黎清回头看了一眼陈安昌,随即走向应月,接过她手里的东西。
刚想开口询问用法,就听应月说了。
“陈太太,这三张符纸,从现在起,让你女儿带在身上,切记,务必戴满三天。”
“当天戴过的符纸必须在第二天太阳升起来的那一刻烧掉。”
“最后...。

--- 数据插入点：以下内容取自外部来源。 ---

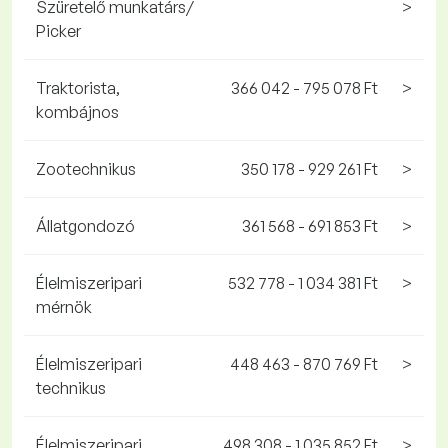
Szüretelő munkatárs/
>
Picker
Traktorista,
366 042 - 795 078 Ft
>
kombájnos
Zootechnikus
350 178 - 929 261 Ft
>
Állatgondozó
361 568 - 691 853 Ft
>
Élelmiszeripari
532 778 - 1 034 381 Ft
>
mérnök
Élelmiszeripari
448 463 - 870 769 Ft
>
technikus
Élelmiszeripari
498 308 - 1 035 852 Ft
>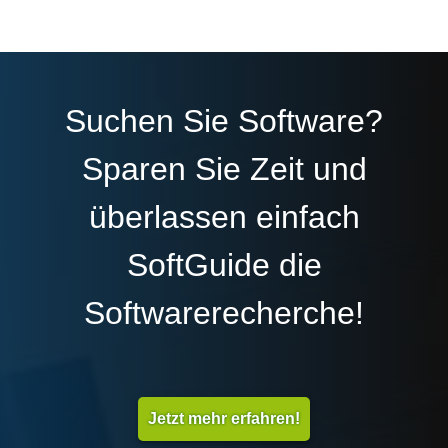
Suchen Sie Software?
Sparen Sie Zeit und
überlassen einfach
SoftGuide die
Softwarerecherche!
Jetzt mehr erfahren!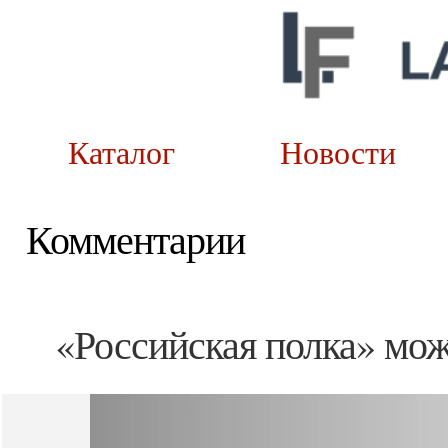
Каталог
Новост
Комментарии
«Российская полка» мо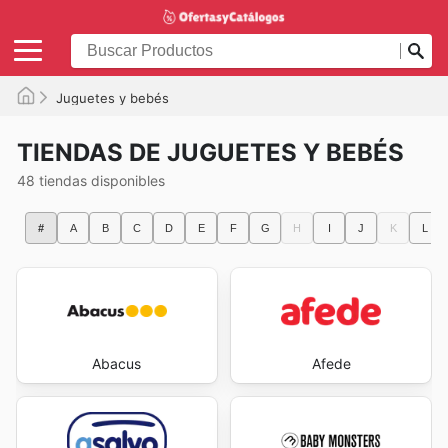
Juguetes y bebés
TIENDAS DE JUGUETES Y BEBÉS
48 tiendas disponibles
#
A
B
C
D
E
F
G
H
I
J
K
L
Abacus
Afede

”
应月顿了顿,不知道该怎么说未说完的话。
黎清急切追问:“最后什么!?”
“小师傅,你尽管说,我一定照做!”
只要是对沛沛好的,她都遵循!
应月叹了口气,没有再隐瞒,“师父让我告诉你,这三天,要是你女儿出现什么不寻常的地方或者说了什么和以往不一样的话,
一定不要相信,最好也不要和她近距离过多接触。”
黎清惊诧的嘴唇微张,“这是什么意思?”
“不是说我女儿已经没事儿了吗?”
陈安昌走上前,搀扶住有些站不稳的黎清。
应月点到为止,没有过多解释,“若无事,三天后你女儿自会‘痊愈’。”
“什么叫若无事?”
黎清急切追问,“那要是有事呢!”
应月沉默了一会儿,摇头道:“陈太太,我的话已经带到,我还有事,先走一步。”
说完,不等陈安昌和黎清有所反应,果断转身离开。
“你还没说清楚!”
黎清挣脱陈安昌的搀扶追了上去。
刚追到门口,应月的身影已经不见了。
“老婆!”
陈安昌担忧的跑上前抱住她颤抖的身体。
黎清为数不多的理智在应月离开后崩溃,眼角流出绝望的泪水,她望着抱着她的丈夫。
“老公啊,沛沛,我们的沛沛该怎么办啊!”
“她是我的命,要是她有什么意外,我也不活了!”
她哭泣着,前一秒那个坚韧模样荡然无存。
“别担心,一切都会有转机的,放心...。”
陈安昌安抚着她,实则越说心里越没有底。
他不知道那个女人对自己的女儿做了什么,也不知道他们找上来的目的。
不知过了多久,黎清停止了哭泣,理智也清醒了许多,将应月带来的其中一个用红布包裹的符纸叠成小方块,放进陈诗沛脖子上戴着的小挂坠盒里。